Extracted records:

+===+

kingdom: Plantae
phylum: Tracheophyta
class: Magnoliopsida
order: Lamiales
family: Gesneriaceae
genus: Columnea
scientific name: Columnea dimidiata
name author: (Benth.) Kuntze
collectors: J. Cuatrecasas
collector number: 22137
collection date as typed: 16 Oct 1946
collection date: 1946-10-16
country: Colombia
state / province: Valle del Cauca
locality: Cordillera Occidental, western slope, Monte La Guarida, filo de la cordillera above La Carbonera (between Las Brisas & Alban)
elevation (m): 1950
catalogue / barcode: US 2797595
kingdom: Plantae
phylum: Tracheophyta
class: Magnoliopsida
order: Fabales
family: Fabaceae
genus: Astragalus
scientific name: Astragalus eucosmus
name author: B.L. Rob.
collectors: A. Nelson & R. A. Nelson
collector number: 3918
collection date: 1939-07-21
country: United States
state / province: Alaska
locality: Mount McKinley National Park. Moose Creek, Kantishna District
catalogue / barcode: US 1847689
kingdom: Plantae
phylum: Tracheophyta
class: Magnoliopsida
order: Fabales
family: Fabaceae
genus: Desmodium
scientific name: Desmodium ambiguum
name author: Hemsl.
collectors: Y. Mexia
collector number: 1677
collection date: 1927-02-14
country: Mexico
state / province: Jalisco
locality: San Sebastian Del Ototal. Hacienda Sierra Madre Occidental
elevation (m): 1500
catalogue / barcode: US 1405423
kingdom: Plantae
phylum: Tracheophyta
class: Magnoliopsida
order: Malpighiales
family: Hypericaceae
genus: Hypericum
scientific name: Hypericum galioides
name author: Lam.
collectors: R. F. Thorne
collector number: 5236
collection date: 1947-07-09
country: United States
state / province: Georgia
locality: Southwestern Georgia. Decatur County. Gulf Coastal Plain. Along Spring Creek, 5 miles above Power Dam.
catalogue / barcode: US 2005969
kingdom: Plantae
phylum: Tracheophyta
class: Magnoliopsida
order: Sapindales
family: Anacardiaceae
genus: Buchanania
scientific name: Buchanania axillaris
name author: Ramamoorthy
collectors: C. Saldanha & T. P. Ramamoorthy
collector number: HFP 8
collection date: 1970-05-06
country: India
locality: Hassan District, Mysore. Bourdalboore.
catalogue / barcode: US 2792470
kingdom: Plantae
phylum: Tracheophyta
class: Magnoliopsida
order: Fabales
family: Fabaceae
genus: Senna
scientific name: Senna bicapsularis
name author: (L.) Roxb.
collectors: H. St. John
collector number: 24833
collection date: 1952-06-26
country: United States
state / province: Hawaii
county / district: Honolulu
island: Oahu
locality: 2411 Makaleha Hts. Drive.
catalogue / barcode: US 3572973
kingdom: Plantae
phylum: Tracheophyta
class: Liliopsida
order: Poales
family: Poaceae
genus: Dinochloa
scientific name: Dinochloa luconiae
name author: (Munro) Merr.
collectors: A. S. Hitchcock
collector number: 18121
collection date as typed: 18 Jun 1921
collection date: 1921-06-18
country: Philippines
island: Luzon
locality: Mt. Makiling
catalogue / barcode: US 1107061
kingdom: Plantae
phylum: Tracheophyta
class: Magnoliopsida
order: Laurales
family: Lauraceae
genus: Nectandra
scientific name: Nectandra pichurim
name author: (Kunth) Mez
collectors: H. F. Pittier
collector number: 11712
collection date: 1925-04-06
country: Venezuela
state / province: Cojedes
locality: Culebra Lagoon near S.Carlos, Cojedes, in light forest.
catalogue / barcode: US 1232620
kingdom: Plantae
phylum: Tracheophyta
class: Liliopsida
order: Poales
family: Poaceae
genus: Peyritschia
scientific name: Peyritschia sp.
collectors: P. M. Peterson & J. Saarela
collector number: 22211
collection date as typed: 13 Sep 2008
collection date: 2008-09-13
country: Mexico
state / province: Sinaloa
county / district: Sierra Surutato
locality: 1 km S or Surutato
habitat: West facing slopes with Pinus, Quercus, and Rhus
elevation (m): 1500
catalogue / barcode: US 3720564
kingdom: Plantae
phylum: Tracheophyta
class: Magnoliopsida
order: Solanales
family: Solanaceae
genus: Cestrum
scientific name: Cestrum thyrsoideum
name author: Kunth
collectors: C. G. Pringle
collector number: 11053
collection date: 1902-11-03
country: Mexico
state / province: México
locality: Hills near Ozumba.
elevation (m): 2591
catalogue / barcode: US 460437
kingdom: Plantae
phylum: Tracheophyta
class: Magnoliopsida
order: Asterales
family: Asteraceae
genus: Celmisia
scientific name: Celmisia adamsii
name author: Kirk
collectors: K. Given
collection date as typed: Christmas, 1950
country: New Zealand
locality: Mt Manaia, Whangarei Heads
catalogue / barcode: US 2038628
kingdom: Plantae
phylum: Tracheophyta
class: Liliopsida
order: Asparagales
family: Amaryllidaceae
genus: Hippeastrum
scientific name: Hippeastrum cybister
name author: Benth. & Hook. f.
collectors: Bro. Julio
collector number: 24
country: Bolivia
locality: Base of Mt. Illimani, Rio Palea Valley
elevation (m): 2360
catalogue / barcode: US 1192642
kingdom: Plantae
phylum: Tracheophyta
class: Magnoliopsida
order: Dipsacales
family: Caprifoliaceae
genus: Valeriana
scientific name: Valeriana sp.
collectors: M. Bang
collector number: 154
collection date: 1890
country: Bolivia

+===+

**AIM:** Please recast the lines above as a JSON list of strings, with one string per line and blank lines omitted.

**RESPONSE:**
[
  "kingdom: Plantae",
  "phylum: Tracheophyta",
  "class: Magnoliopsida",
  "order: Lamiales",
  "family: Gesneriaceae",
  "genus: Columnea",
  "scientific name: Columnea dimidiata",
  "name author: (Benth.) Kuntze",
  "collectors: J. Cuatrecasas",
  "collector number: 22137",
  "collection date as typed: 16 Oct 1946",
  "collection date: 1946-10-16",
  "country: Colombia",
  "state / province: Valle del Cauca",
  "locality: Cordillera Occidental, western slope, Monte La Guarida, filo de la cordillera above La Carbonera (between Las Brisas & Alban)",
  "elevation (m): 1950",
  "catalogue / barcode: US 2797595",
  "kingdom: Plantae",
  "phylum: Tracheophyta",
  "class: Magnoliopsida",
  "order: Fabales",
  "family: Fabaceae",
  "genus: Astragalus",
  "scientific name: Astragalus eucosmus",
  "name author: B.L. Rob.",
  "collectors: A. Nelson & R. A. Nelson",
  "collector number: 3918",
  "collection date: 1939-07-21",
  "country: United States",
  "state / province: Alaska",
  "locality: Mount McKinley National Park. Moose Creek, Kantishna District",
  "catalogue / barcode: US 1847689",
  "kingdom: Plantae",
  "phylum: Tracheophyta",
  "class: Magnoliopsida",
  "order: Fabales",
  "family: Fabaceae",
  "genus: Desmodium",
  "scientific name: Desmodium ambiguum",
  "name author: Hemsl.",
  "collectors: Y. Mexia",
  "collector number: 1677",
  "collection date: 1927-02-14",
  "country: Mexico",
  "state / province: Jalisco",
  "locality: San Sebastian Del Ototal. Hacienda Sierra Madre Occidental",
  "elevation (m): 1500",
  "catalogue / barcode: US 1405423",
  "kingdom: Plantae",
  "phylum: Tracheophyta",
  "class: Magnoliopsida",
  "order: Malpighiales",
  "family: Hypericaceae",
  "genus: Hypericum",
  "scientific name: Hypericum galioides",
  "name author: Lam.",
  "collectors: R. F. Thorne",
  "collector number: 5236",
  "collection date: 1947-07-09",
  "country: United States",
  "state / province: Georgia",
  "locality: Southwestern Georgia. Decatur County. Gulf Coastal Plain. Along Spring Creek, 5 miles above Power Dam.",
  "catalogue / barcode: US 2005969",
  "kingdom: Plantae",
  "phylum: Tracheophyta",
  "class: Magnoliopsida",
  "order: Sapindales",
  "family: Anacardiaceae",
  "genus: Buchanania",
  "scientific name: Buchanania axillaris",
  "name author: Ramamoorthy",
  "collectors: C. Saldanha & T. P. Ramamoorthy",
  "collector number: HFP 8",
  "collection date: 1970-05-06",
  "country: India",
  "locality: Hassan District, Mysore. Bourdalboore.",
  "catalogue / barcode: US 2792470",
  "kingdom: Plantae",
  "phylum: Tracheophyta",
  "class: Magnoliopsida",
  "order: Fabales",
  "family: Fabaceae",
  "genus: Senna",
  "scientific name: Senna bicapsularis",
  "name author: (L.) Roxb.",
  "collectors: H. St. John",
  "collector number: 24833",
  "collection date: 1952-06-26",
  "country: United States",
  "state / province: Hawaii",
  "county / district: Honolulu",
  "island: Oahu",
  "locality: 2411 Makaleha Hts. Drive.",
  "catalogue / barcode: US 3572973",
  "kingdom: Plantae",
  "phylum: Tracheophyta",
  "class: Liliopsida",
  "order: Poales",
  "family: Poaceae",
  "genus: Dinochloa",
  "scientific name: Dinochloa luconiae",
  "name author: (Munro) Merr.",
  "collectors: A. S. Hitchcock",
  "collector number: 18121",
  "collection date as typed: 18 Jun 1921",
  "collection date: 1921-06-18",
  "country: Philippines",
  "island: Luzon",
  "locality: Mt. Makiling",
  "catalogue / barcode: US 1107061",
  "kingdom: Plantae",
  "phylum: Tracheophyta",
  "class: Magnoliopsida",
  "order: Laurales",
  "family: Lauraceae",
  "genus: Nectandra",
  "scientific name: Nectandra pichurim",
  "name author: (Kunth) Mez",
  "collectors: H. F. Pittier",
  "collector number: 11712",
  "collection date: 1925-04-06",
  "country: Venezuela",
  "state / province: Cojedes",
  "locality: Culebra Lagoon near S.Carlos, Cojedes, in light forest.",
  "catalogue / barcode: US 1232620",
  "kingdom: Plantae",
  "phylum: Tracheophyta",
  "class: Liliopsida",
  "order: Poales",
  "family: Poaceae",
  "genus: Peyritschia",
  "scientific name: Peyritschia sp.",
  "collectors: P. M. Peterson & J. Saarela",
  "collector number: 22211",
  "collection date as typed: 13 Sep 2008",
  "collection date: 2008-09-13",
  "country: Mexico",
  "state / province: Sinaloa",
  "county / district: Sierra Surutato",
  "locality: 1 km S or Surutato",
  "habitat: West facing slopes with Pinus, Quercus, and Rhus",
  "elevation (m): 1500",
  "catalogue / barcode: US 3720564",
  "kingdom: Plantae",
  "phylum: Tracheophyta",
  "class: Magnoliopsida",
  "order: Solanales",
  "family: Solanaceae",
  "genus: Cestrum",
  "scientific name: Cestrum thyrsoideum",
  "name author: Kunth",
  "collectors: C. G. Pringle",
  "collector number: 11053",
  "collection date: 1902-11-03",
  "country: Mexico",
  "state / province: México",
  "locality: Hills near Ozumba.",
  "elevation (m): 2591",
  "catalogue / barcode: US 460437",
  "kingdom: Plantae",
  "phylum: Tracheophyta",
  "class: Magnoliopsida",
  "order: Asterales",
  "family: Asteraceae",
  "genus: Celmisia",
  "scientific name: Celmisia adamsii",
  "name author: Kirk",
  "collectors: K. Given",
  "collection date as typed: Christmas, 1950",
  "country: New Zealand",
  "locality: Mt Manaia, Whangarei Heads",
  "catalogue / barcode: US 2038628",
  "kingdom: Plantae",
  "phylum: Tracheophyta",
  "class: Liliopsida",
  "order: Asparagales",
  "family: Amaryllidaceae",
  "genus: Hippeastrum",
  "scientific name: Hippeastrum cybister",
  "name author: Benth. & Hook. f.",
  "collectors: Bro. Julio",
  "collector number: 24",
  "country: Bolivia",
  "locality: Base of Mt. Illimani, Rio Palea Valley",
  "elevation (m): 2360",
  "catalogue / barcode: US 1192642",
  "kingdom: Plantae",
  "phylum: Tracheophyta",
  "class: Magnoliopsida",
  "order: Dipsacales",
  "family: Caprifoliaceae",
  "genus: Valeriana",
  "scientific name: Valeriana sp.",
  "collectors: M. Bang",
  "collector number: 154",
  "collection date: 1890",
  "country: Bolivia"
]